Dive Brief:
- The Supreme Court has chosen not to hear an appeal against the electronic logging device (ELD) mandate, Todd Spencer, Executive Vice President of the OOIDA told Supply Chain Dive at an FMCSA meeting Monday.
- The OOIDA had challenged the Department of Transportation's final rule on the basis of privacy and protection against warrantless search and seizure. However, its challenge had been struck down several times, leaving the Supreme Court as the association's last hope.
- Asked if this meant the battle was over, Spencer said there was already a wide consensus the industry would have trouble meeting the December 2017 deadline for ELDs. UPS, a prominent supporter of the mandate, recently asked for several exemptions from the mandate, as one example.
Dive Insight:
Today's refusal by the Supreme Court to reconsider the OOIDA's argument against the ELD mandate ends the war over industry adoption of ELDs after years of legal battles and arguments regarding driver privacy, the efficacy of HOS laws and even parking issues.
Now, the battle extends to effective implementation of the devices, as drivers nationwide must comply with a patchwork of state legislation, company standards and terms of employment as well.

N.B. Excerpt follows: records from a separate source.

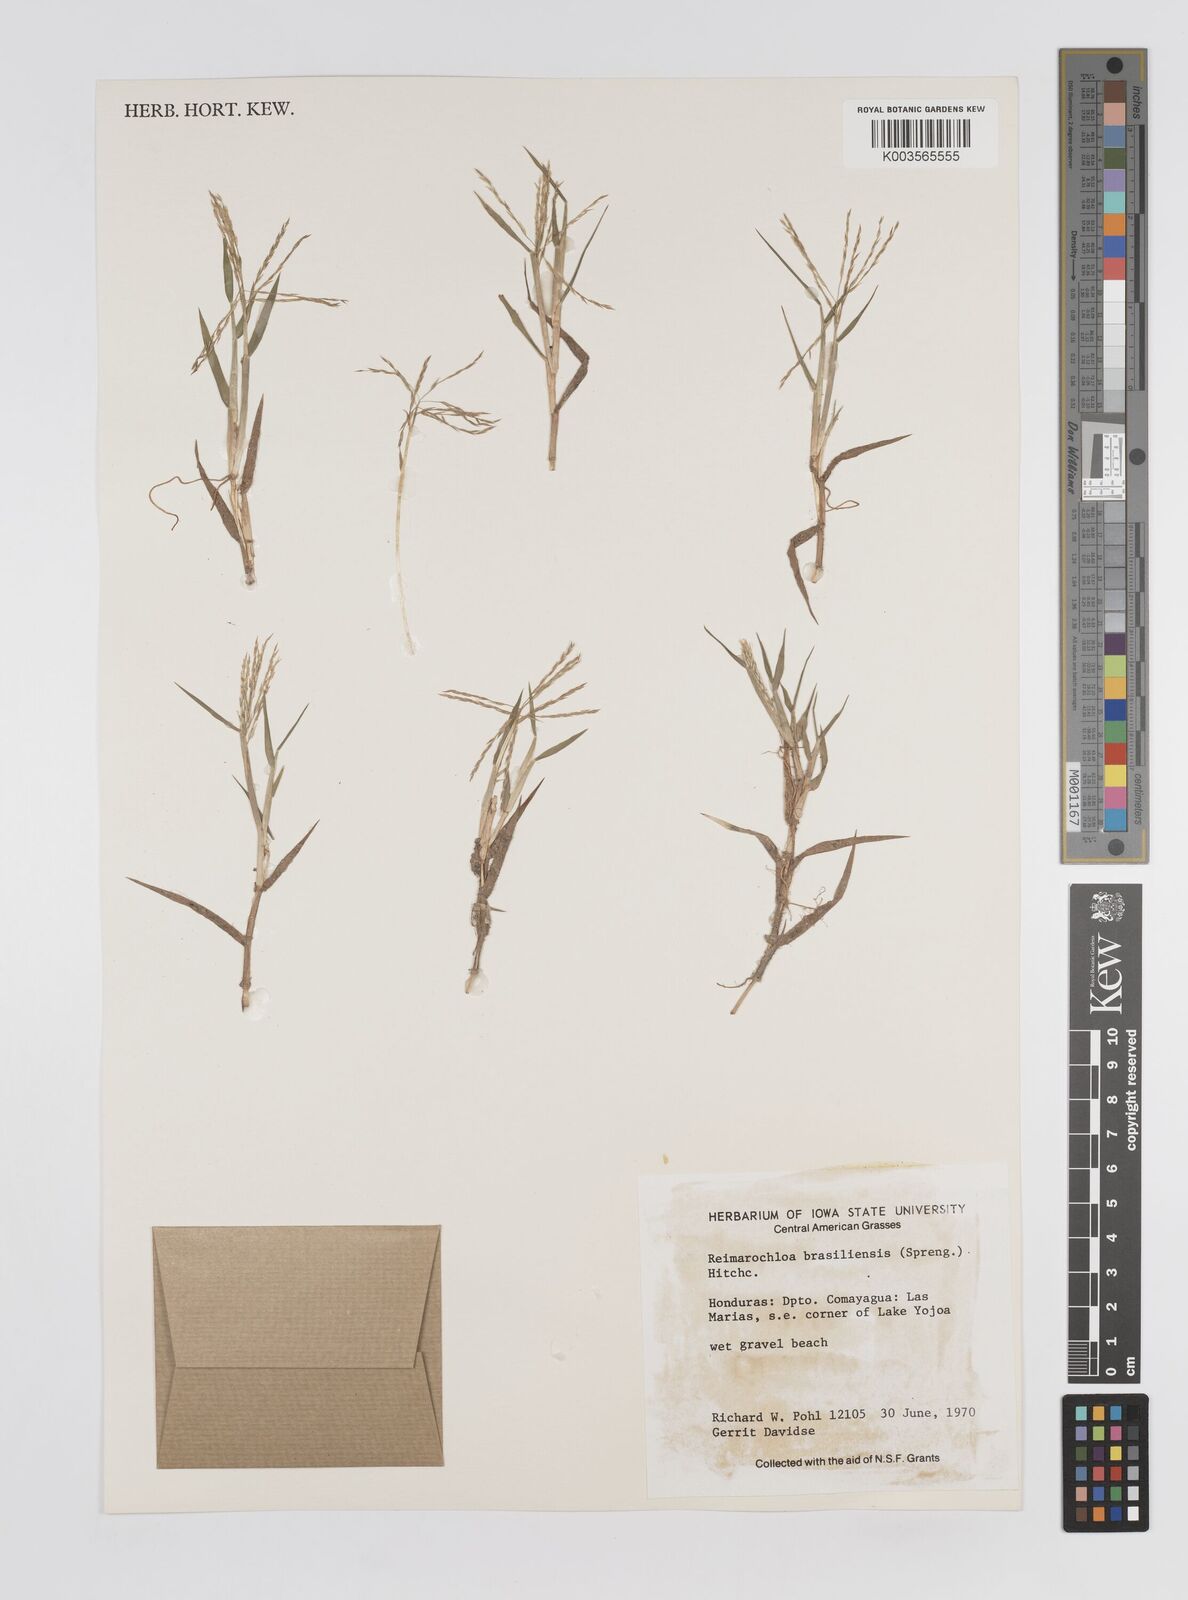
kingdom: Plantae
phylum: Tracheophyta
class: Liliopsida
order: Poales
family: Poaceae
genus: Paspalum
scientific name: Paspalum stagnophilum
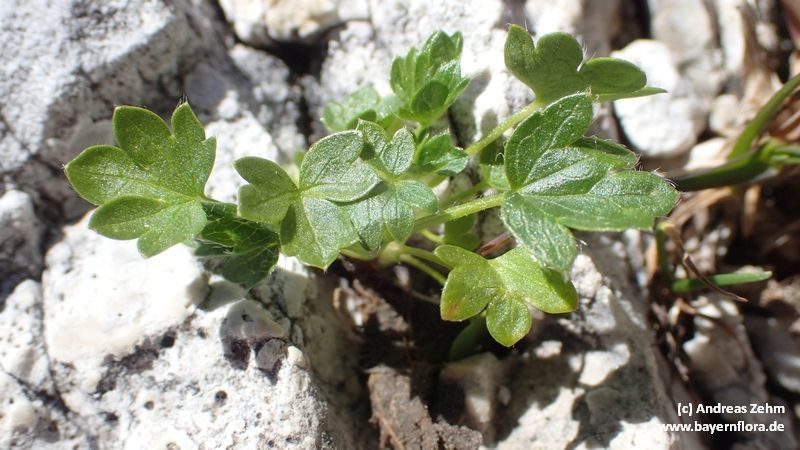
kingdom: Plantae
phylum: Tracheophyta
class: Magnoliopsida
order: Rosales
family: Rosaceae
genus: Potentilla
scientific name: Potentilla brauneana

With the fait accompli in place, shippers may wonder what to expect. Rates could rise as much as 20%, prompted by a massive dropout by independent drivers unable to stomach the cost of implementation. This is possible, but unlikely to happen soon, given that drivers have until December 2019 to fully comply. Chances are the industry will adapt, though many within it will do so begrudgingly.
A brief history of ELDs and their opposition
ELDs have been around far longer than some of the drivers fighting against their implementation. A crude version of the devices debuted in the mid-1980s, though wireless reception was poor. Later in the decade, in the first politicized move on behalf of ELDs, the Insurance Institute for Highway Safety (IIHS) undertook to lobby the Department of Transportation for a mandate requiring their widespread adoption.
Then, in 2000, the FMCSA made its first concerted effort to limit hours of service (HOS) via the use of ELDs. A court order ended the effort in 2004. A full decade later, a second attempt was launched, this time with greater success, as the Federal Register carried an announcement that the Department of Transportation would now allow the FMCSA to require ELDs for those carriers with the worst history of HOS compliance. This paved the way for the 2012 passage of the MAP-21 Act (Moving Ahead for Progress in the 21st Century), which required the FMCSA to develop an ultimate rule mandating ELDs.
In December 2015, the final ELD mandate appeared. It appeared the war was won.
Not so fast, argued the OOIDA, which launched continual, often successful challenges to the mandate. Other final rules, such as that created in 2015, had appeared on two previous occasions, yet were vacated by the D.C. Circuit Court (2004, 2007) and the 7th Circuit Court of Appeals (2011).
The main arguments offered by the OOIDA and others revolved around concerns over privacy, harassment and improper cost-benefit analyses, court documents showed. The latter two arguments prompted circuit courts to reject the rule, which may have emboldened the plaintiffs to add a further concern over fourth amendment protections.
Perhaps that was the straw that broke the judiciary's back, as the same court that rejected the rule in 2011 reversed itself in late October 2016. Arguing that corrections to previous errors within the final rule had now been made, the judges handily rejected further OOIDA appeals.